▶ [RECORDS SHOWN]
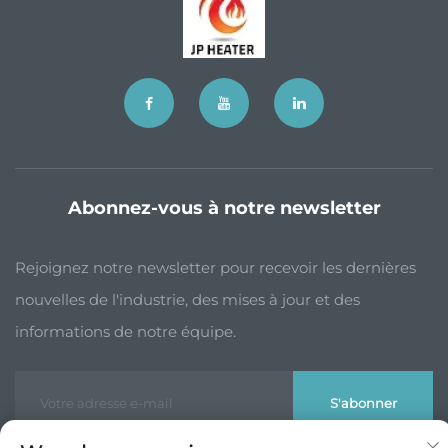
Abonnez-vous à notre newsletter
Rejoignez notre newsletter pour recevoir les dernières
nouvelles de l'industrie, des mises à jour et des
informations de notre équipe.
S'abonner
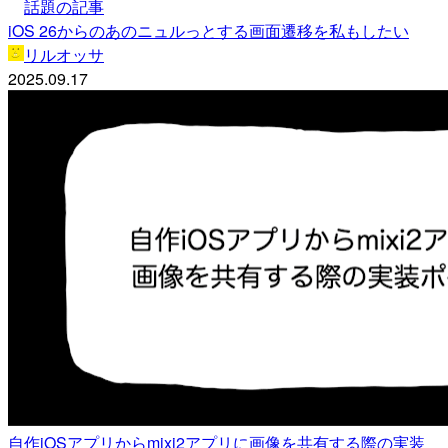
話題の記事
iOS 26からのあのニュルっとする画面遷移を私もしたい
リルオッサ
2025.09.17
自作iOSアプリからmixi2アプリに画像を共有する際の実装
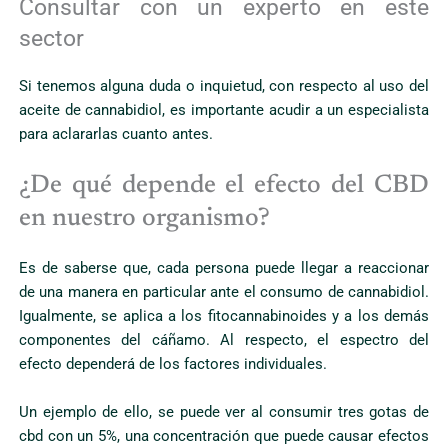
Consultar con un experto en este
sector
Si tenemos alguna duda o inquietud, con respecto al uso del
aceite de cannabidiol, es importante acudir a un especialista
para aclararlas cuanto antes.
¿De qué depende el efecto del CBD
en nuestro organismo?
Es de saberse que, cada persona puede llegar a reaccionar
de una manera en particular ante el consumo de cannabidiol.
Igualmente, se aplica a los fitocannabinoides y a los demás
componentes del cáñamo. Al respecto, el espectro del
efecto dependerá de los factores individuales.
Un ejemplo de ello, se puede ver al consumir tres gotas de
cbd con un 5%, una concentración que puede causar efectos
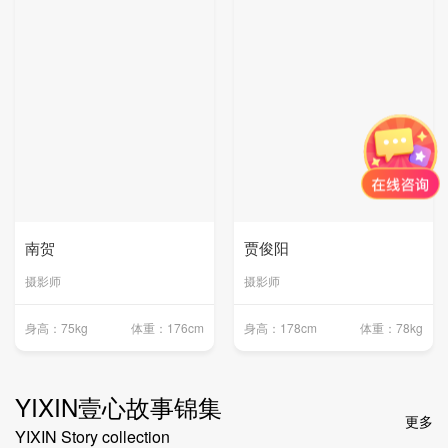
南贺
贾俊阳
摄影师
摄影师
身高：75kg
体重：176cm
身高：178cm
体重：78kg
YIXIN壹心故事锦集
更多
YIXIN Story collection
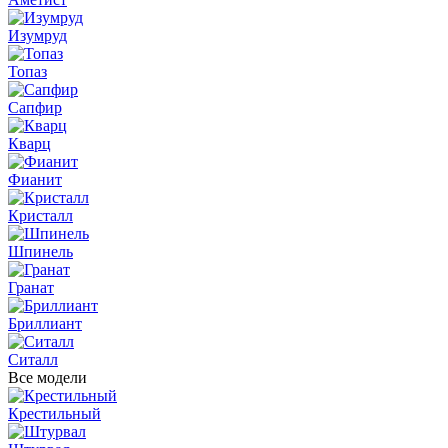
Изумруд
Топаз
Сапфир
Кварц
Фианит
Кристалл
Шпинель
Гранат
Бриллиант
Ситалл
Все модели
Крестильный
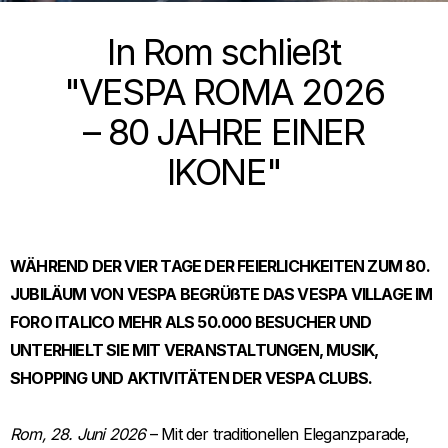
In Rom schließt
"VESPA ROMA 2026
– 80 JAHRE EINER
IKONE"
WÄHREND DER VIER TAGE DER FEIERLICHKEITEN ZUM 80.
JUBILÄUM VON VESPA BEGRÜßTE DAS VESPA VILLAGE IM
FORO ITALICO MEHR ALS 50.000 BESUCHER UND
UNTERHIELT SIE MIT VERANSTALTUNGEN, MUSIK,
SHOPPING UND AKTIVITÄTEN DER VESPA CLUBS.
Rom, 28. Juni 2026
– Mit der traditionellen Eleganzparade,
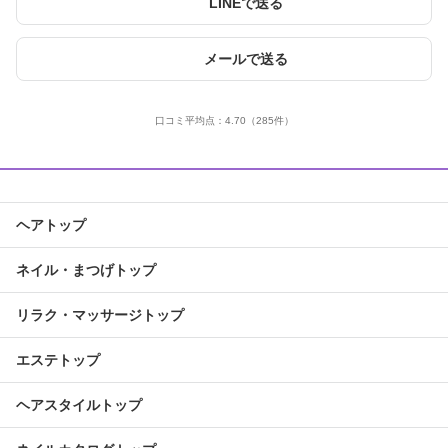
LINEで送る
メールで送る
口コミ平均点：
4.70
（285件）
ヘアトップ
ネイル・まつげトップ
リラク・マッサージトップ
エステトップ
ヘアスタイルトップ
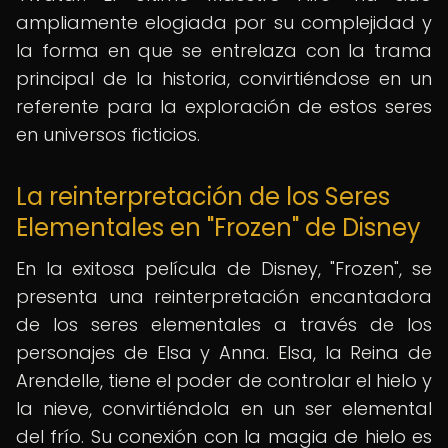
ampliamente elogiada por su complejidad y
la forma en que se entrelaza con la trama
principal de la historia, convirtiéndose en un
referente para la exploración de estos seres
en universos ficticios.
La reinterpretación de los Seres
Elementales en "Frozen" de Disney
En la exitosa película de Disney, "Frozen", se
presenta una reinterpretación encantadora
de los seres elementales a través de los
personajes de Elsa y Anna. Elsa, la Reina de
Arendelle, tiene el poder de controlar el hielo y
la nieve, convirtiéndola en un ser elemental
del frío. Su conexión con la magia de hielo es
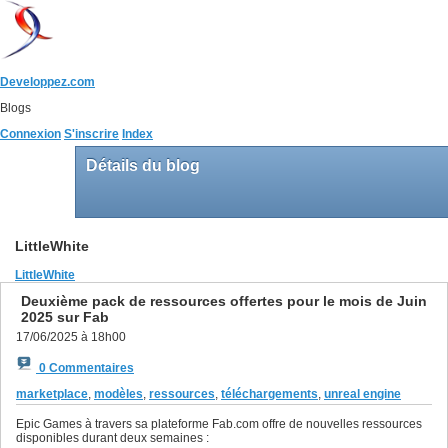
Developpez.com
Blogs
Connexion
S'inscrire
Index
Détails du blog
LittleWhite
LittleWhite
Deuxième pack de ressources offertes pour le mois de Juin
2025 sur Fab
17/06/2025 à 18h00
0 Commentaires
marketplace
,
modèles
,
ressources
,
téléchargements
,
unreal engine
Epic Games à travers sa plateforme Fab.com offre de nouvelles ressources
disponibles durant deux semaines :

▶ [WHAT YOU HAVE TO DO] Reproduce every line of text in the material above without any change, and leave out the picture markers.

▶ [RESPONSE TO THE EXERCISE]
Abonnez-vous à notre newsletter
Rejoignez notre newsletter pour recevoir les dernières
nouvelles de l'industrie, des mises à jour et des
informations de notre équipe.
S'abonner
話題の記事
iOS 26からのあのニュルっとする画面遷移を私もしたい
リルオッサ
2025.09.17
自作iOSアプリからmixi2アプリに画像を共有する際の実装
Consultar con un experto en este
sector
Si tenemos alguna duda o inquietud, con respecto al uso del
aceite de cannabidiol, es importante acudir a un especialista
para aclararlas cuanto antes.
¿De qué depende el efecto del CBD
en nuestro organismo?
Es de saberse que, cada persona puede llegar a reaccionar
de una manera en particular ante el consumo de cannabidiol.
Igualmente, se aplica a los fitocannabinoides y a los demás
componentes del cáñamo. Al respecto, el espectro del
efecto dependerá de los factores individuales.
Un ejemplo de ello, se puede ver al consumir tres gotas de
cbd con un 5%, una concentración que puede causar efectos
南贺
贾俊阳
摄影师
摄影师
身高：75kg
体重：176cm
身高：178cm
体重：78kg
YIXIN壹心故事锦集
更多
YIXIN Story collection
Изумруд
Топаз
Сапфир
Кварц
Фианит
Кристалл
Шпинель
Гранат
Бриллиант
Ситалл
Все модели
Крестильный
In Rom schließt
"VESPA ROMA 2026
– 80 JAHRE EINER
IKONE"
WÄHREND DER VIER TAGE DER FEIERLICHKEITEN ZUM 80.
JUBILÄUM VON VESPA BEGRÜßTE DAS VESPA VILLAGE IM
FORO ITALICO MEHR ALS 50.000 BESUCHER UND
UNTERHIELT SIE MIT VERANSTALTUNGEN, MUSIK,
SHOPPING UND AKTIVITÄTEN DER VESPA CLUBS.
Rom, 28. Juni 2026
– Mit der traditionellen Eleganzparade,
LINEで送る
メールで送る
口コミ平均点：
4.70
（285件）
ヘアトップ
ネイル・まつげトップ
リラク・マッサージトップ
エステトップ
ヘアスタイルトップ
ampliamente elogiada por su complejidad y
la forma en que se entrelaza con la trama
principal de la historia, convirtiéndose en un
referente para la exploración de estos seres
en universos ficticios.
La reinterpretación de los Seres
Elementales en "Frozen" de Disney
En la exitosa película de Disney, "Frozen", se
presenta una reinterpretación encantadora
de los seres elementales a través de los
personajes de Elsa y Anna. Elsa, la Reina de
Arendelle, tiene el poder de controlar el hielo y
la nieve, convirtiéndola en un ser elemental
del frío. Su conexión con la magia de hielo es
Developpez.com
Blogs
Connexion
S'inscrire
Index
Détails du blog
LittleWhite
LittleWhite
Deuxième pack de ressources offertes pour le mois de Juin
2025 sur Fab
17/06/2025 à 18h00
0 Commentaires
marketplace
,
modèles
,
ressources
,
téléchargements
,
unreal engine
Epic Games à travers sa plateforme Fab.com offre de nouvelles ressources
disponibles durant deux semaines :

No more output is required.